2011もそろそろ・・・ 3

最後の細い坂を下りて、くねった田んぼ道からコースを覗くと・・・9時を過ぎて走っているのはKX250Fが一台だけ。いつしか東南から雲の帯が延びて、薄灰色にコースの上を覆っていた。受付にsaitoさんとmachi-sanが体を寄せ合うように立っている。窓ガラスを下ろすと、温かい風に乗り、LADY GAGAの声が流れ出ていく。火照るぐらいに温まっていたせいで、外の風が頬に心地良かった。

「そんな薄着じゃ、外に出られないよ!」走行申込書を書いている脇から、厚手のジャンパーを着込んだsaitoさんがワタシの格好をなじる。確かにTシャツに深緑色の綿パーカーで、上半身は2枚しか着ていない。申込書を書き終えて、手続きをしてもらっている間も窓は開けっ放しだ。Bongoの中もだんだんと冷たい空気が占めてくる。BAY FMのWeather reportが伝えていたのか、「この冬一番の寒気に覆われて」「冬将軍が大暴れする」から「外出には持っている服の中で一番暖かい服で出かけてください」って、saitoさんが丁寧に教えてくれた。

その寒さで、パドックの入りも極端に悪い。そんな中、shinくんが仲間も連れずにマシンを下ろしていて、少し驚いた。

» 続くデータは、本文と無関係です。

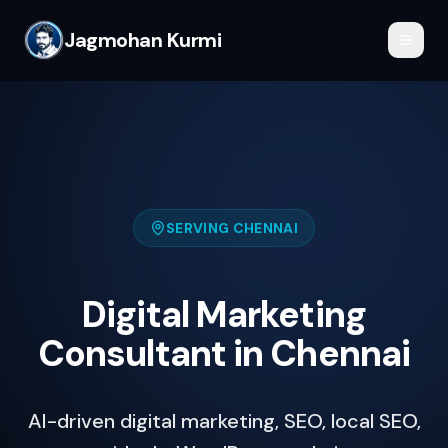
Jagmohan Kurmi
SERVING
CHENNAI
Digital Marketing
Consultant in Chennai
AI-driven digital marketing, SEO, local SEO,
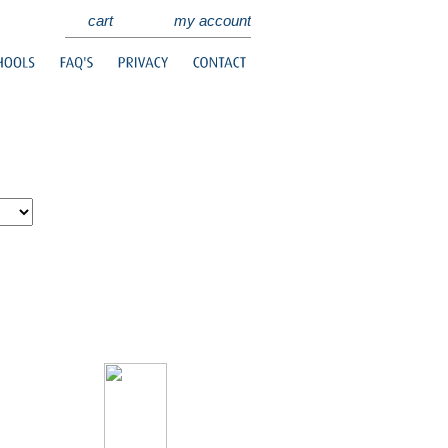
cart
my account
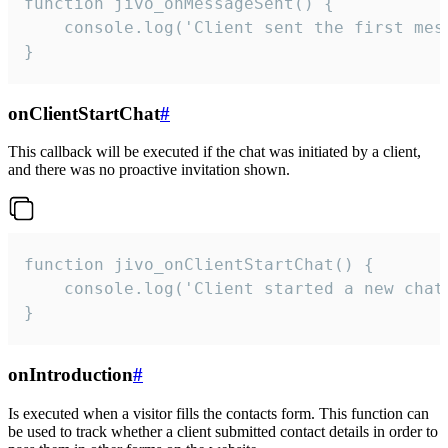
function jivo_onMessageSent() {

    console.log('Client sent the first mess
}
onClientStartChat
#
This callback will be executed if the chat was initiated by a client,
and there was no proactive invitation shown.
function jivo_onClientStartChat() {

    console.log('Client started a new chat'
}
onIntroduction
#
Is executed when a visitor fills the contacts form. This function can
be used to track whether a client submitted contact details in order to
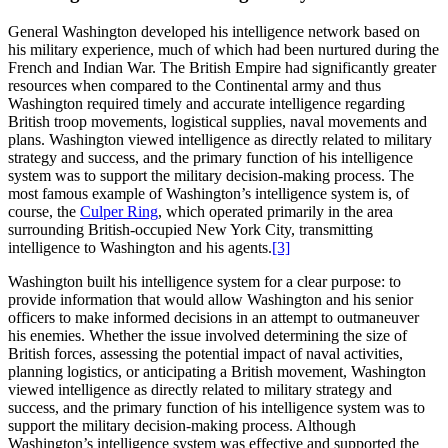
General Washington developed his intelligence network based on
his military experience, much of which had been nurtured during the
French and Indian War. The British Empire had significantly greater
resources when compared to the Continental army and thus
Washington required timely and accurate intelligence regarding
British troop movements, logistical supplies, naval movements and
plans. Washington viewed intelligence as directly related to military
strategy and success, and the primary function of his intelligence
system was to support the military decision-making process. The
most famous example of Washington’s intelligence system is, of
course, the
Culper Ring
, which operated primarily in the area
surrounding British-occupied New York City, transmitting
intelligence to Washington and his agents.
[3]
Washington built his intelligence system for a clear purpose: to
provide information that would allow Washington and his senior
officers to make informed decisions in an attempt to outmaneuver
his enemies. Whether the issue involved determining the size of
British forces, assessing the potential impact of naval activities,
planning logistics, or anticipating a British movement, Washington
viewed intelligence as directly related to military strategy and
success, and the primary function of his intelligence system was to
support the military decision-making process. Although
Washington’s intelligence system was effective and supported the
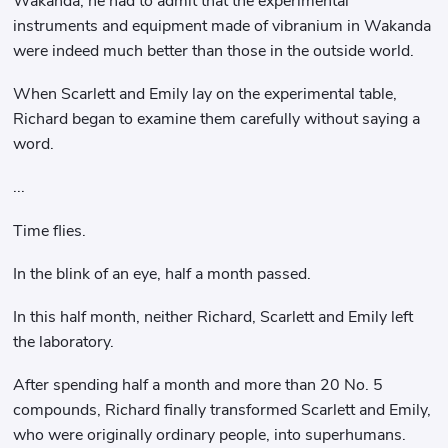
Wakanda, he had to admit that the experimental
instruments and equipment made of vibranium in Wakanda
were indeed much better than those in the outside world.
When Scarlett and Emily lay on the experimental table,
Richard began to examine them carefully without saying a
word.
...
Time flies.
In the blink of an eye, half a month passed.
In this half month, neither Richard, Scarlett and Emily left
the laboratory.
After spending half a month and more than 20 No. 5
compounds, Richard finally transformed Scarlett and Emily,
who were originally ordinary people, into superhumans.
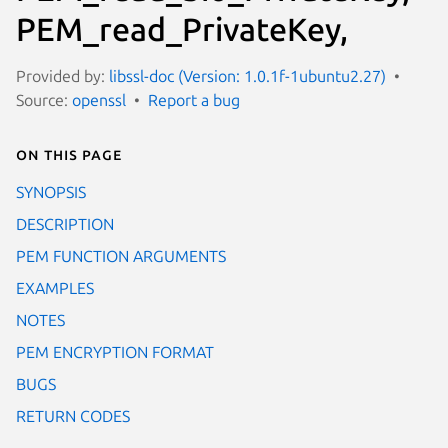
PEM_read_PrivateKey,
Provided by:
libssl-doc (Version: 1.0.1f-1ubuntu2.27)
Source:
openssl
Report a bug
On this page
SYNOPSIS
DESCRIPTION
PEM FUNCTION ARGUMENTS
EXAMPLES
NOTES
PEM ENCRYPTION FORMAT
BUGS
RETURN CODES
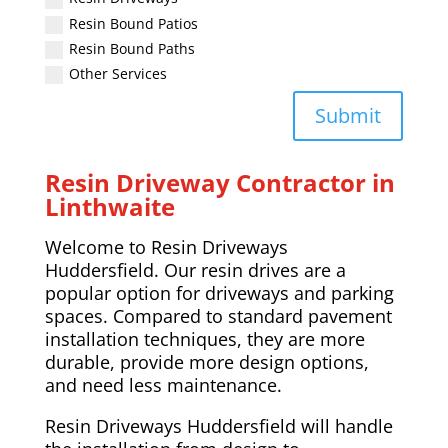
Resin Bound Patios
Resin Bound Paths
Other Services
Submit
Resin Driveway Contractor in
Linthwaite
Welcome to Resin Driveways
Huddersfield. Our resin drives are a
popular option for driveways and parking
spaces. Compared to standard pavement
installation techniques, they are more
durable, provide more design options,
and need less maintenance.
Resin Driveways Huddersfield will handle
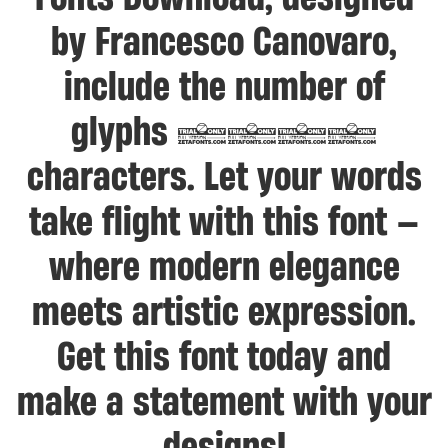
by Francesco Canovaro,
include the number of
glyphs 1079
characters. Let your words
take flight with this font —
where modern elegance
meets artistic expression.
Get this font today and
make a statement with your
designs!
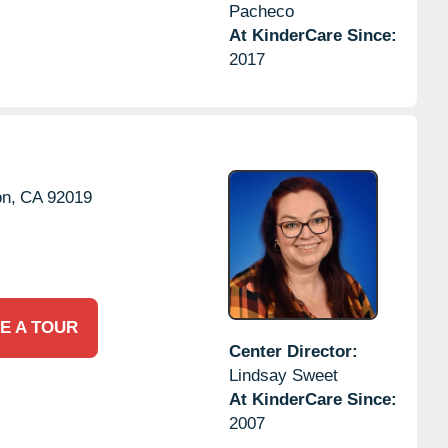
Pacheco
At KinderCare Since:
2017
on,
CA
92019
E A TOUR
Center Director:
Lindsay Sweet
At KinderCare Since:
2007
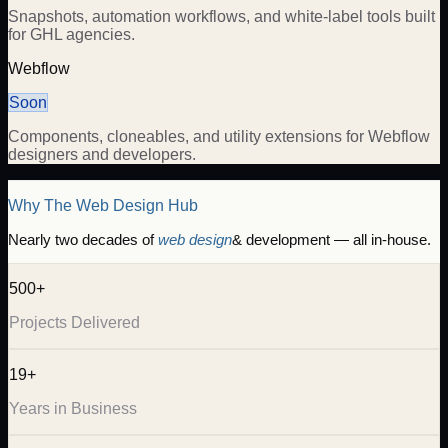
Snapshots, automation workflows, and white-label tools built
for GHL agencies.
Webflow
Soon
Components, cloneables, and utility extensions for Webflow
designers and developers.
Why The Web Design Hub
Nearly two decades of
web design
& development — all in-house.
500+
Projects Delivered
19+
Years in Business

先に到着しているiguchi師匠のハイエースは、藍色の車体が受付小屋の脇にあるコンテナにぴったりと張り付くように停められていた。今日だけ特別にsaitoさんが用意してくれた、“風避け”の特等席だ。#129を着けたCRF150RⅡと黒髪の美女、ラブラドールレトリーバーのクッキーは、もう外に出ている。その左横にBongoを合わせて、右手でエンジンを切る。